Nikki Haley Criticizes Joy Reid's Claims Of Racism

Reid: 'She’s still a brown lady that’s got to try to win in a party that is deeply anti-immigrant'

Nikki Haley Criticizes Joy Reid's Claims Of Racism

Former South Carolina Gov. Nikki Haley shot back at MSNBC host Joy Reid's suggestion that former President Donald Trump's historic performance in Iowa was because of "white Christians."

In a Monday night broadcast during the Iowa caucus, Reid noted Iowans were made up of 61% of white Christians compared to their national demographic of 41%.

“‘[White Christians] see themselves as the rightful inheritors of this country, and Trump has promised to give it back to them,'” Reid said.

Haley countered the MSNBC host's comment during a Tuesday appearance on Fox News saying Reid "lives in a different America" than the former South Carolina governor.

"I’m a brown girl that grew up in a small rural town in South Carolina who became the first female minority governor in history, who became a U.N. ambassador, and who is now running for president," Haley said. "If that’s not the American dream, I don’t know what is."

"You can sit there and give me all the reasons why you think I can’t do this," she added. "I will continue to defy everybody on why we can do this, and we will get it done.”

When asked if she believed the Republican Party was racist, Haley said "no."

“We’re not a racist country. We’ve never been a racist country," she said. "Our goal is to make sure that today is better than yesterday. Are we perfect? No, but our goal is to always make sure we try and be more perfect every day that we can.”

Haley reiterated her own Indian heritage and although she experienced racism growing up, the country was in a better place with race relations than when she was a child.

“Our goal is to lift up everybody, not go and divide people on race or gender or party or anything else. We’ve had enough of that in America," Haley said. "That’s why I’m so passionate about doing this. I don’t want my kids growing up where they’re sitting there thinking that they’re disadvantaged because of a color or gender. I want them to know that if they work hard, they can do and be anything they want to be in America.”
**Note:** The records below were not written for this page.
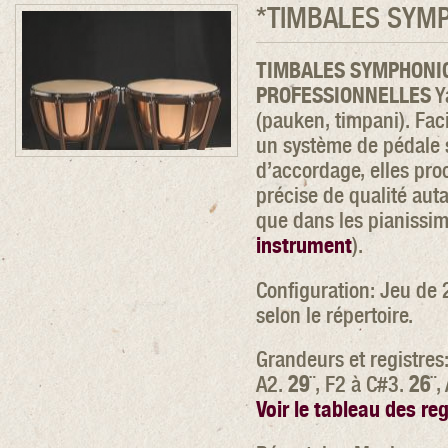
*TIMBALES SYM
TIMBALES SYMPHONI
PROFESSIONNELLES
Y
(pauken, timpani). Faci
un système de pédale 
d’accordage, elles pro
précise de qualité auta
que dans les pianissim
instrument
).
Configuration: Jeu de 2
selon le répertoire.
Grandeurs et registres
A2.
29
¨, F2 à C#3.
26
¨,
Voir le tableau des reg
During Monday night's MSNBC broadcast, Reid said Haley's Indian heritage was the "elephant in the room."

"She’s still a brown lady that’s got to try to win in a party that is deeply anti-immigrant, and which accepts the notion you can say immigrants are poisoning the blood of our country,” Reid said. “She’s getting birthered by Donald Trump, and I don’t care how much the donor class likes her — which will ramp up a lot the better she does in New Hampshire — it’s still a challenge.”

Trump handily walked away nearly 30 points ahead of fellow GOP challengers with 51% of the total votes cast in the Iowa caucus. Fellow GOP candidate and Florida Gov. Ron DeSantis came in second in Iowa's caucus with just over 21%, followed by Haley with just over 19%, per the Associated Press.